Diarrhea in toddlers can be caused by bacteria, viruses, or food allergies. Most cases of diarrhea can be managed at home, but if it gets too bad it is time to go to the doctor. There are many home remedies that may help with your child’s discomfort that I have used myself along with a medical spa marketing company that can help you in improving the health of your child as they follow the same health procedure.
Offer your child clear fluids such as water, white grape juice, and broth as often as you can. You can also mix 1 qt. water with 1 tsp of sugar and just a pinch of salt. This water mixture is better at re-hydrating your child and can reduce stomach acid.
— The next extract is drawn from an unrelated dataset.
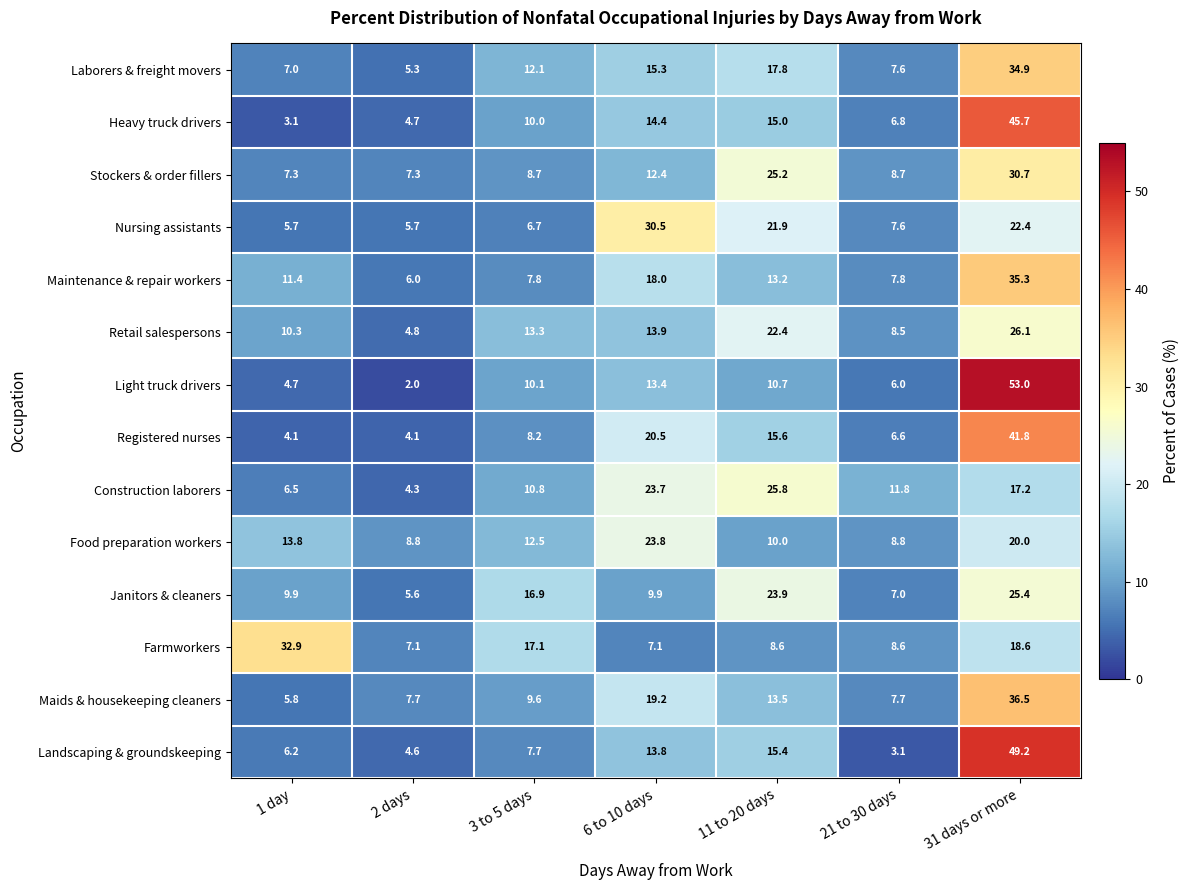

Where does the Maintenance & repair workers series first go above 11?

1 day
Don’t give them things like sodas of fruit juices so often, in you must give them juice dilute it down to mostly water. These drinks dehydrate you much faster.
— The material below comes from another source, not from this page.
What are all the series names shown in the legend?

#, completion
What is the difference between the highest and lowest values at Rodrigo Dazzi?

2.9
The BRAT diet is known around the world to work wonders. It stands for Bananas, Rice, Applesauce, and Toast (unbuttered) all these foods are bland, so they don’t upset the stomach and your child will need the potassium from the bananas to replace what they lost. Try this diet for forty-eight hours and after that you can begin introducing fruits and vegetables back into the diet. If this is handled well introduce meat and dairy products back into the diet.
Fat and Fiber
Some toddlers simply suffer from what’s known as “toddler diarrhea”, which is a form of diarrhea that has no cause for it. If you think your child might have this, them increase your child’s fat and fiber intake. Things like whole-fat dairy products, and small amounts of olive oil. Other foods are fresh fruits and vegetables, whole-grain bread, cereals, and beans are great sources of fiber.
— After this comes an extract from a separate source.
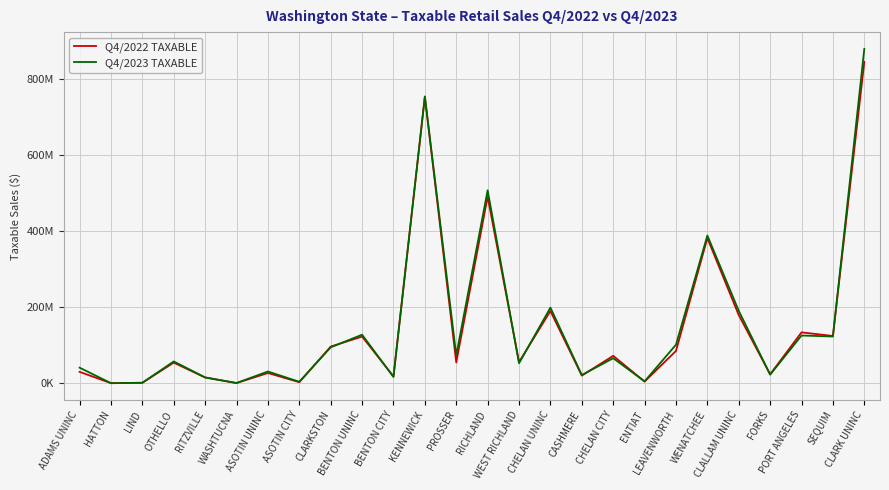

Which series changed the most between HATTON and WEST RICHLAND?

Q4/2022 TAXABLE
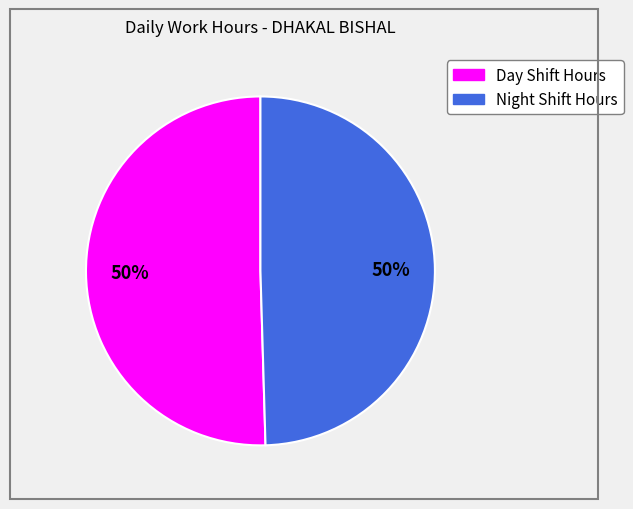

To the nearest percent, what is the average slice percentage?

50%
Avoid all dairy products, which are hard to digest and may cause intolerance. So keep them away from milk and ice cream and things like that. Fruit juices also will just dehydrate your child.
When to go to the doctor
If it has been longer than a day with diarrhea, you should go to the emergency center right away. If your child ever during this time experiences high fevers, vomiting, or blood in the stool, you will need to go right away to seek emergency care. Also watch for signs of dehydration, such as dry lips, mouth, and tongue. And have sunken eyes, cheeks, and stomachs.
Keep an eye on your child for the next day or two, this sickness should not last any longer than a week, and if it does you should have already gotten medical attention. Be prepared for a few sleepless nights and many messes, because even with a potty-trained child there is bound to be accidents. Be patient and sanitize everything when it is all over.